[Saved entries]
_____
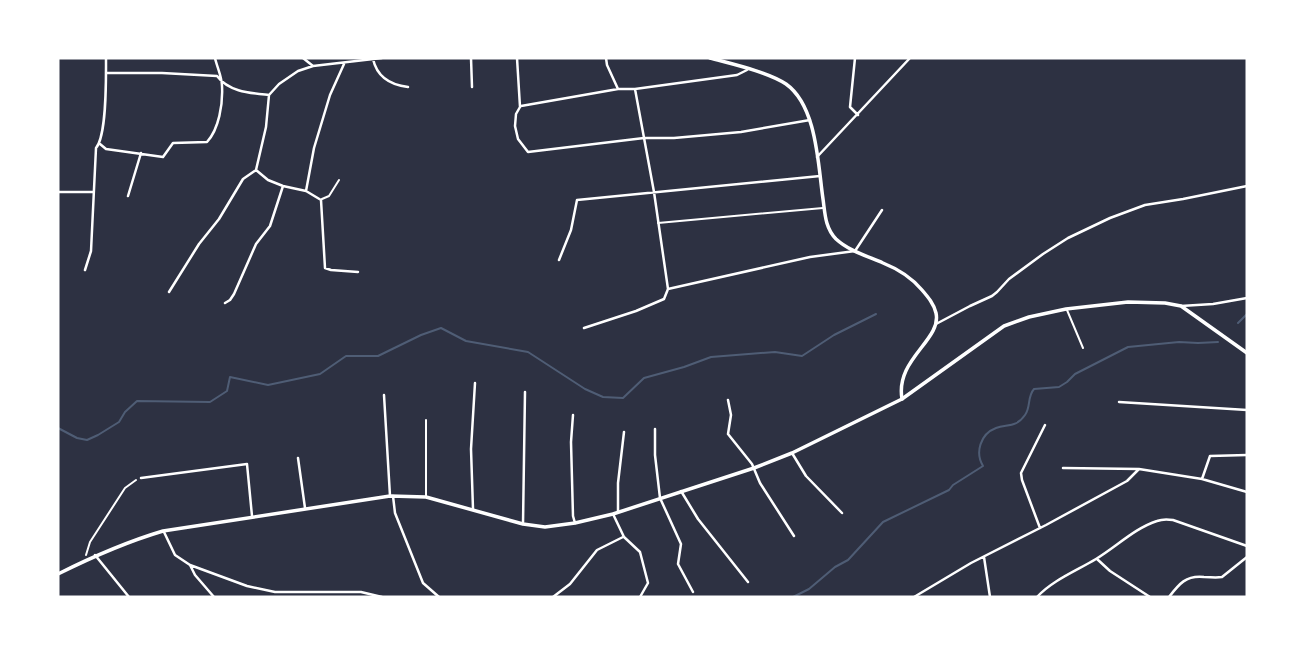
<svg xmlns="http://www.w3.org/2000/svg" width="1305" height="655" font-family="'Work Sans',sans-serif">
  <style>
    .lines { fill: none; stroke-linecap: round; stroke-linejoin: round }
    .stream { stroke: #4f5d75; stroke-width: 2 }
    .path { stroke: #fff; stroke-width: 2 }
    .service { stroke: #fff; stroke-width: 2 }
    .minor { stroke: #fff; stroke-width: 2.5 }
    .tertiary { stroke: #fff; stroke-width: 3.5 }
    .secondary { stroke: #fff; stroke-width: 3.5 }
  </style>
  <rect width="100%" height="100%" fill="#2d3142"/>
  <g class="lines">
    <!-- stream -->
    <path class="stream" d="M1238 323 1247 314
      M58 428 77 438 87 440 98 435 119 422 125 412 137 401 210 402 227 391 230 377 268 385 320 374 346 356H378L421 335 441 328 466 341 528 352 585 389 603 397 623 398 644 378 684 367 711 357 775 352 802 356 834 335 876 314
      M793 597 809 589 835 567 848 560 883 522 949 490 953 485 983 466C975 453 980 434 996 428 1007 424 1016 428 1025 415 1031 407 1027 397 1034 389L1059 387 1067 382 1075 374 1128 347 1179 342 1198 343 1218 342"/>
    <!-- path -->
    <path class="path" d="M86 555 90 542 125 488 136 480"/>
    <!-- service -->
    <path class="service" d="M322 199 329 196 339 180
      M658 223 823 208
      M1067 310 1083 348
      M426 496V420"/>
    <!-- minor -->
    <path class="minor" d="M303 58 313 66
      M471 58 472 87
      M517 58 520 107 516 114 515 126 518 139 528 152 644 138H674L741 132 810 120
      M606 58 607 65 618 89
      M855 58 850 107 858 115
      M373 59C377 77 391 85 408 87
      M107 73H162L217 76C229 92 250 93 269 95
      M521 106 618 89H635
      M100 144 106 149 163 157 173 143 207 142C219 129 223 104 222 86 222 77 217 67 215 58
      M817 157 910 58
      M306 191 314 148 330 95 344 64
      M58 192H93
      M128 196 141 153
      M559 260 571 230 577 200 820 176
      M85 270 91 251 96 148C107 135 106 77 106 58
      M358 272 331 270 325 268 321 200 306 191 283 186 268 180 256 170 266 127 269 95 279 84 298 71 313 66 382 58
      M668 289 810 257 855 251 882 210
      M169 292 199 244 219 219 243 179 256 170
      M225 303 230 300 234 294 256 244 270 226 283 186
      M1181 306 1213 304 1247 298
      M936 324 970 306 992 296 997 292 1009 279 1043 254 1068 238 1110 218 1145 205 1183 199 1247 186
      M584 328 636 311 664 299 668 289 654 192 635 89 737 75 747 70
      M384 395 390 496
      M728 400 731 415 728 434 752 464 760 483 794 536
      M1119 402 1247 410
      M573 415 571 442 573 516 575 523
      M655 429V455L660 498 681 544 678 564 693 592
      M792 453 806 476 842 513
      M298 458 305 508
      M1063 468 1139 469 1202 479 1247 492
      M141 478 247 464 252 516
      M1202 479 1210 456 1247 455
      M681 491 698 519 748 582
      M393 496 395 513 423 583 439 597
      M473 509 471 449 475 383
      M618 512V483L624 432
      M613 514 624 537 640 552 648 583 640 597
      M523 524 525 392
      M1040 528 1022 480 1021 473 1045 425
      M164 532 175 555 190 565 195 575 214 597
      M95 555 129 597
      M984 557 990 597
      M1097 559 1110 571 1150 597
      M190 565 247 586 275 592H361L382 597
      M553 597 570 584 597 550 623 537
      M914 597 971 563 1046 525 1127 481 1139 469
      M1037 597C1053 580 1076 571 1096 559 1116 547 1135 528 1157 521 1162 519 1167 519 1173 520L1247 546
      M1169 597C1179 584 1186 575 1204 577 1211 577 1215 578 1222 577L1247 557"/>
    <!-- tertiary -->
    <path class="tertiary" d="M710 58C732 64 768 72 786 84 817 106 818 165 823 199 825 213 825 228 836 239 849 251 867 256 883 263 898 269 912 278 922 290 928 297 934 304 936 313 942 340 895 359 902 399"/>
    <!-- secondary -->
    <path class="secondary" d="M58 574C92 557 126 542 163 531L390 496 426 497 523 524 545 527 575 523 613 514 754 468 792 453 902 399 1004 326 1029 317 1066 309 1128 302 1165 303 1181 306 1247 353"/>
  </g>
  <!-- border -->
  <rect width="1305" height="655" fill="none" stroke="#ffffff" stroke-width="119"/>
</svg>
_____
WHAT IS NEEDED:
Where an entry contains an image, skip the image and write out the rest exactly.

SOLUTION TO THE EXERCISE:
<svg xmlns="http://www.w3.org/2000/svg" width="1305" height="655" font-family="'Work Sans',sans-serif">
  <style>
    .lines { fill: none; stroke-linecap: round; stroke-linejoin: round }
    .stream { stroke: #4f5d75; stroke-width: 2 }
    .path { stroke: #fff; stroke-width: 2 }
    .service { stroke: #fff; stroke-width: 2 }
    .minor { stroke: #fff; stroke-width: 2.5 }
    .tertiary { stroke: #fff; stroke-width: 3.5 }
    .secondary { stroke: #fff; stroke-width: 3.5 }
  </style>
  <rect width="100%" height="100%" fill="#2d3142"/>
  <g class="lines">
    <!-- stream -->
    <path class="stream" d="M1238 323 1247 314
      M58 428 77 438 87 440 98 435 119 422 125 412 137 401 210 402 227 391 230 377 268 385 320 374 346 356H378L421 335 441 328 466 341 528 352 585 389 603 397 623 398 644 378 684 367 711 357 775 352 802 356 834 335 876 314
      M793 597 809 589 835 567 848 560 883 522 949 490 953 485 983 466C975 453 980 434 996 428 1007 424 1016 428 1025 415 1031 407 1027 397 1034 389L1059 387 1067 382 1075 374 1128 347 1179 342 1198 343 1218 342"/>
    <!-- path -->
    <path class="path" d="M86 555 90 542 125 488 136 480"/>
    <!-- service -->
    <path class="service" d="M322 199 329 196 339 180
      M658 223 823 208
      M1067 310 1083 348
      M426 496V420"/>
    <!-- minor -->
    <path class="minor" d="M303 58 313 66
      M471 58 472 87
      M517 58 520 107 516 114 515 126 518 139 528 152 644 138H674L741 132 810 120
      M606 58 607 65 618 89
      M855 58 850 107 858 115
      M373 59C377 77 391 85 408 87
      M107 73H162L217 76C229 92 250 93 269 95
      M521 106 618 89H635
      M100 144 106 149 163 157 173 143 207 142C219 129 223 104 222 86 222 77 217 67 215 58
      M817 157 910 58
      M306 191 314 148 330 95 344 64
      M58 192H93
      M128 196 141 153
      M559 260 571 230 577 200 820 176
      M85 270 91 251 96 148C107 135 106 77 106 58
      M358 272 331 270 325 268 321 200 306 191 283 186 268 180 256 170 266 127 269 95 279 84 298 71 313 66 382 58
      M668 289 810 257 855 251 882 210
      M169 292 199 244 219 219 243 179 256 170
      M225 303 230 300 234 294 256 244 270 226 283 186
      M1181 306 1213 304 1247 298
      M936 324 970 306 992 296 997 292 1009 279 1043 254 1068 238 1110 218 1145 205 1183 199 1247 186
      M584 328 636 311 664 299 668 289 654 192 635 89 737 75 747 70
      M384 395 390 496
      M728 400 731 415 728 434 752 464 760 483 794 536
      M1119 402 1247 410
      M573 415 571 442 573 516 575 523
      M655 429V455L660 498 681 544 678 564 693 592
      M792 453 806 476 842 513
      M298 458 305 508
      M1063 468 1139 469 1202 479 1247 492
      M141 478 247 464 252 516
      M1202 479 1210 456 1247 455
      M681 491 698 519 748 582
      M393 496 395 513 423 583 439 597
      M473 509 471 449 475 383
      M618 512V483L624 432
      M613 514 624 537 640 552 648 583 640 597
      M523 524 525 392
      M1040 528 1022 480 1021 473 1045 425
      M164 532 175 555 190 565 195 575 214 597
      M95 555 129 597
      M984 557 990 597
      M1097 559 1110 571 1150 597
      M190 565 247 586 275 592H361L382 597
      M553 597 570 584 597 550 623 537
      M914 597 971 563 1046 525 1127 481 1139 469
      M1037 597C1053 580 1076 571 1096 559 1116 547 1135 528 1157 521 1162 519 1167 519 1173 520L1247 546
      M1169 597C1179 584 1186 575 1204 577 1211 577 1215 578 1222 577L1247 557"/>
    <!-- tertiary -->
    <path class="tertiary" d="M710 58C732 64 768 72 786 84 817 106 818 165 823 199 825 213 825 228 836 239 849 251 867 256 883 263 898 269 912 278 922 290 928 297 934 304 936 313 942 340 895 359 902 399"/>
    <!-- secondary -->
    <path class="secondary" d="M58 574C92 557 126 542 163 531L390 496 426 497 523 524 545 527 575 523 613 514 754 468 792 453 902 399 1004 326 1029 317 1066 309 1128 302 1165 303 1181 306 1247 353"/>
  </g>
  <!-- border -->
  <rect width="1305" height="655" fill="none" stroke="#ffffff" stroke-width="119"/>
</svg>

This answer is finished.